Every time Eskom announces a bout of load shedding there is a renewed vigour among businesses and households to investigate how to become less dependent on the grid – at least during these electricity outages. This makes sense, because at the very least, businesses and individuals can continue their vital operations and are not at the mercy of load shedding or unplanned power cuts.
REVOV, the leader in 2nd LiFe lithium-iron storage batteries for UPS systems and renewable energy sources, proactively promotes the philosophy of “freedom from dependence”.
This means that businesses are able to operate uninterrupted despite an unstable electricity grid and it means remote workers are able to do their jobs while families can continue with household essentials.

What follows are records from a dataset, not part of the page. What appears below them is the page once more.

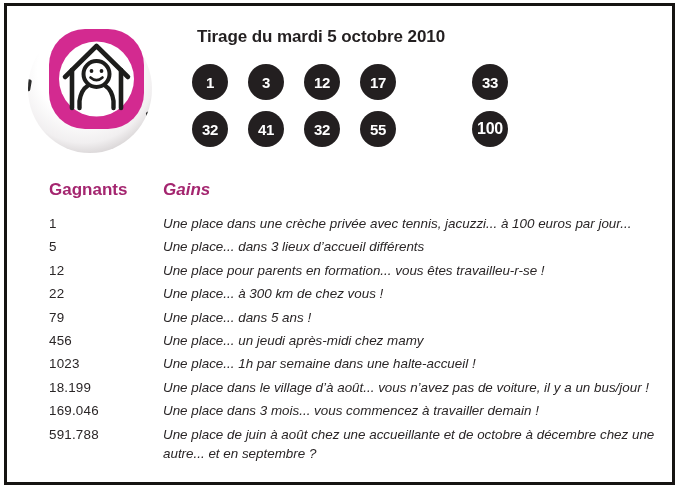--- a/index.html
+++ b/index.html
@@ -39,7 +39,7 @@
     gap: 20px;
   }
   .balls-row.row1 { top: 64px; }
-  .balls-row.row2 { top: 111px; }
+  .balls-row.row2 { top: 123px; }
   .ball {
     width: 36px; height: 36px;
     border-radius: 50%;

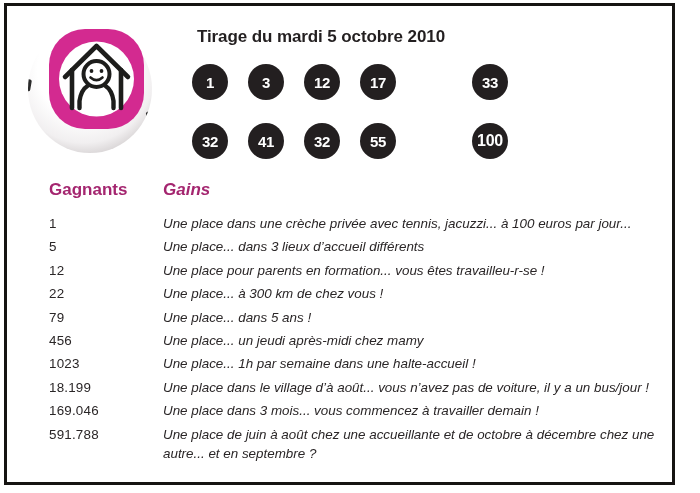--- a/index.html
+++ b/index.html
@@ -54,7 +54,7 @@
     flex: 0 0 36px;
   }
   .ball.lucky { margin-left: 56px; }
-  .ball.d3 { font-size: 16px; }
+  .ball.d3 { font-size: 10px; }
   .results {
     position: absolute;
     left: 49px; top: 180px;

Lance Dickerson, REVOV MD, has outlined five practical steps all businesses and households can take if they wish to develop some degree of freedom from dependence on the electricity grid:
Decide what you need in terms of high priority and low priority loads
Run the high priority loads such as lights and plugs on your 2nd LiFe battery backup and only allow your low priority loads to run while the Eskom connection is live. For example, it is not practical to run geysers and stoves on a battery backup and these would typically be considered low priority. If they are high priority, then with planning they can be accounted for with back-up.
Determine the time you will be without power during Load-shedding
You need to decide how long you need to be able to power those different priority loads on average. Planned electricity outages can be up to four and a half hours. Some grids are allowing two-and-a-half hour blocks with no electricity, making 2nd LiFe batteries back up even more viable to cover an outage, as an average they can provide between four to six hours.
Find a reputable UPS or solar installer
Look at the list of accredited installers on REVOVs website, and select an accredited installer that is nearby. If this installation is not done properly, this could result in your solution being as painful as the problem.
Look at your emergency energy requirements and determine baseline energy requirements
The simplest way to do this is to install a simple energy meter, which will log peak and average usage for a period of a week, at least. Any reputable installer will have these available to install temporarily. This will show how the system needs to be dimensioned to provide uninterrupted electricity during load shedding, and can be used to determine the system design to take the customer off grid partially or totally.